For decades, the American Right and Left argued about the degree to which the KGB infiltrated the U.S. political and scientific establishment. The Right said “A lot”; the Left said “Much less than you think.” Both sides did a lot of finger-pointing and, sadly, slandering. Things got very ugly. At the crux of the problem, though, was a lack of reliable information about exactly what the KGB had done and how successful (or not) they had been in recruiting Americans.

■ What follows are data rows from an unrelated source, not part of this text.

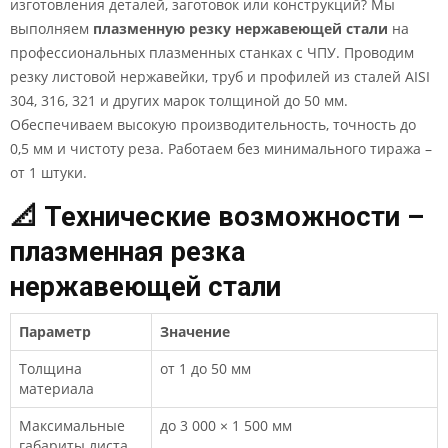
изготовления деталей, заготовок или конструкций? Мы
выполняем
плазменную резку нержавеющей стали
на
профессиональных плазменных станках с ЧПУ. Проводим
резку листовой нержавейки, труб и профилей из сталей AISI
304, 316, 321 и других марок толщиной до 50 мм.
Обеспечиваем высокую производительность, точность до
0,5 мм и чистоту реза. Работаем без минимального тиража –
от 1 штуки.
📐 Технические возможности –
плазменная резка
нержавеющей стали
Параметр
Значение
Толщина
от 1 до 50 мм
материала
Максимальные
до 3 000 × 1 500 мм
габариты листа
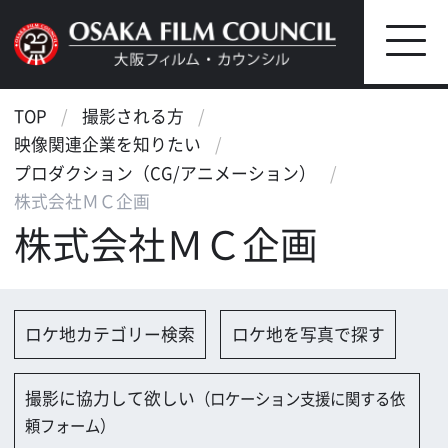
TOP
撮影される方
映像関連企業を知りたい
プロダクション（CG/アニメーション）
株式会社ＭＣ企画
株式会社ＭＣ企画
ロケ地カテゴリー検索
ロケ地を写真で探す
撮影に協力して欲しい
（ロケーション支援に関する依
頼フォーム）
映像関連企業を探す
映像関連企業に登録する
大阪のデータ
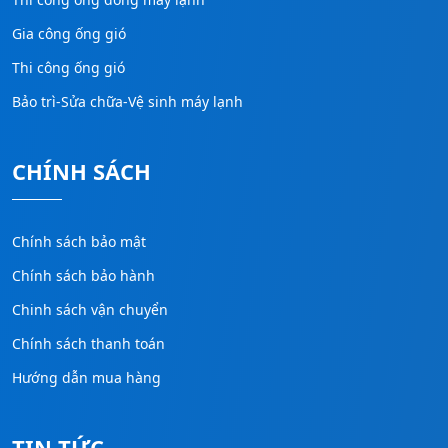
Gia công ống gió
Thi công ống gió
Bảo trì-Sửa chữa-Vệ sinh máy lạnh
CHÍNH SÁCH
Chính sách bảo mật
Chính sách bảo hành
Chinh sách vận chuyển
Chính sách thanh toán
Hướng dẫn mua hàng
TIN TỨC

That changed in the mid-1990s. The United States de-classified the results of the “Venona Project,”–an intelligence initiative that involved the surveillance of secret Soviet cable traffic during World War Two–and Alexander Vassiliev, a Russian journalist, made his notebooks on KGB activities in the U.S. available to researchers. For the first time, scholars such as John Earl Haynes and Harvey Klehr could measure the success of KGB spying in the U.S. during the Cold War.

The results are eye-opening, as Haynes and Klehr explain in Spies: The Rise and Fall of the KGB in America (Yale University Press, 2009). Though it’s probably unwise to speak of “winners and losers” in the debate over KGB spying in the U.S., Haynes and Klehr show that the Soviets, though often bungling, had done a pretty fair job of tapping sympathetic American Leftists and stealing American secrets. That said, they also discovered that some of those the Right had accused of spying (e.g., Robert Oppenheimer) were in fact innocent.

Sunday, July 07, 2013

Strange gadget: Robert Oppenheimer

This is, in my opinion, the best biography yet of Oppenheimer. I think I have read all of the dozen or so major ones. See also The Christy gadget.

Oppenheimer's near breakdown while at Cambridge: the story that Oppenheimer attempted to poison his tutor Patrick Blackett (with a cyanide-laced apple) is well known; his erratic behavior in Paris and an attempt on the life of his Harvard friend Francis Fergusson are also described.
(p.102) [Oppenheimer's mother] insisted he see a Parisian psychiatrist. The diagnosis was sexual frustration and the prescription, accordingly, sex with a prostitute [However, this was unsuccessful, see footnote.]

... Fergusson went to see Oppenheimer in his Parisian hotel room and discovered him to be in "one of his ambiguous moods." He showed Oppenheimer some poetry written by his fiancee ... "I leaned over to pick up a book, and he jumped on me from behind with a trunk strap and wound it around my neck. I was quite scared for a little while. We must have made some noise. And then I managed to pull aside and he fell to the ground weeping."
Norris Bradbury (Oppenheimer's successor as Los Alamos director):
(p.419) Oppenheimer could understand everything, and there were some hard physics problems here to understand ... Don't forget what an extravagant collection of prima donnas we had here. By his own knowledge and personality he kept them inspired and going forward.
Robert Serber:
(p.419) He could understand anything ... One thing I noticed: he would show up at innumerable different meetings at Los Alamos, listen and summarize in such a way as to make amazing sense. Nobody else I ever knew could comprehend so quickly.
Schwinger on Oppenheimer losing touch with real research after too much time as an administrator:
(p.299) [Oppenheimer's grasp] became more and more superficial, which I regretted very much. It was a lesson to me, never to lose completely your touch with the subject, otherwise it's all over... He [Oppenheimer] did have a quick brain. There was no question about that, but I think the brain must be supplemented by long hours of practice that go into the fluidity and ease. Without the technical practice, sooner or later you get lost.